Ruszył proces. Przewodniczący ma szansę wrócić do pracy
- Kategoria: Regiony
- wielkość czcionki Zmniejsz czcionkę Powiększ czcionkę
- Wydrukuj
Ruszył proces zwolnionego dyscyplinarnie Leszka Rudzińskiego, przewodniczącego „Solidarności” w lubelskim PKS. 3 marca odbyła się pierwsza rozprawa. Jak deklarują obie strony, jest wola porozumienia.
W związku z tym kolejne spotkanie przed sądem zostało wyznaczone za miesiąc, 3 kwietnia br. Do tego czasu będą trwały negocjacje, które mamy nadzieję, zakończą się przywróceniem Leszka Rudzińskiego do pracy.

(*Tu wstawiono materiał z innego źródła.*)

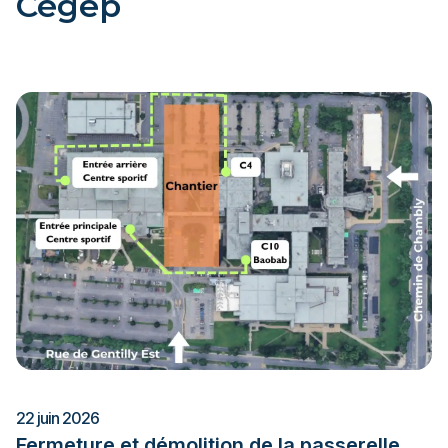
Cégep
22 juin 2026
Fermeture et démolition de la passerelle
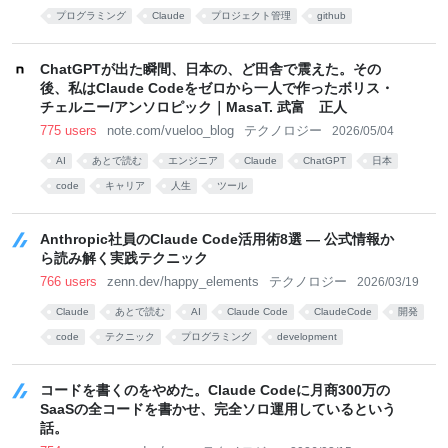
プログラミング
Claude
プロジェクト管理
github
ChatGPTが出た瞬間、日本の、ど田舎で震えた。その
後、私はClaude Codeをゼロから一人で作ったボリス・
チェルニー/アンソロピック｜MasaT. 武富 正人
775 users
note.com/vueloo_blog
テクノロジー
2026/05/04
AI
あとで読む
エンジニア
Claude
ChatGPT
日本
code
キャリア
人生
ツール
Anthropic社員のClaude Code活用術8選 — 公式情報か
ら読み解く実践テクニック
766 users
zenn.dev/happy_elements
テクノロジー
2026/03/19
Claude
あとで読む
AI
Claude Code
ClaudeCode
開発
code
テクニック
プログラミング
development
コードを書くのをやめた。Claude Codeに月商300万の
SaaSの全コードを書かせ、完全ソロ運用しているという
話。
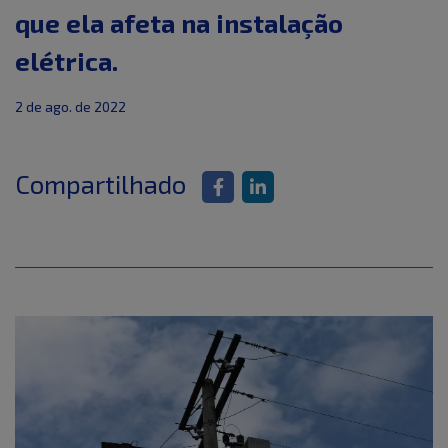
que ela afeta na instalação
elétrica.
2 de ago. de 2022
Compartilhado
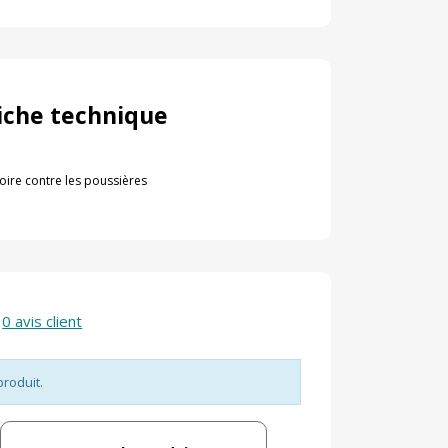
iche technique
oire contre les poussières
0 avis client
produit.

Pod koniec listopada ubiegłego roku Leszek Rudziński, zatrudniony w Lubelskich Liniach Autobusowych, otrzymał wypowiedzenie z pracy. Związkowcy natychmiast stanęli w obronie niesłusznie zwolnionego działacza, dając marszałkowi Województwa Lubelskiego – odpowiadającemu za państwowego przewoźnika – czas na wyjaśnienie z prezesem spółki zaistniałej sytuacji. Niestety, na wysyłane do marszałka pisma i stanowiska nie było żadnego odzewu. W związku z tym Zarząd Regionu Środkowowschodniego NSZZ „Solidarność” podjął decyzję o pikietowaniu Urzędu Marszałkowskiego. Związkowcy chcieli w ten sposób zwrócić uwagę społeczeństwa na łamanie prawa, zwłaszcza, że Państwowa Inspekcja Pracy potwierdziła, iż zwolnienie przewodniczącego było bezprawne.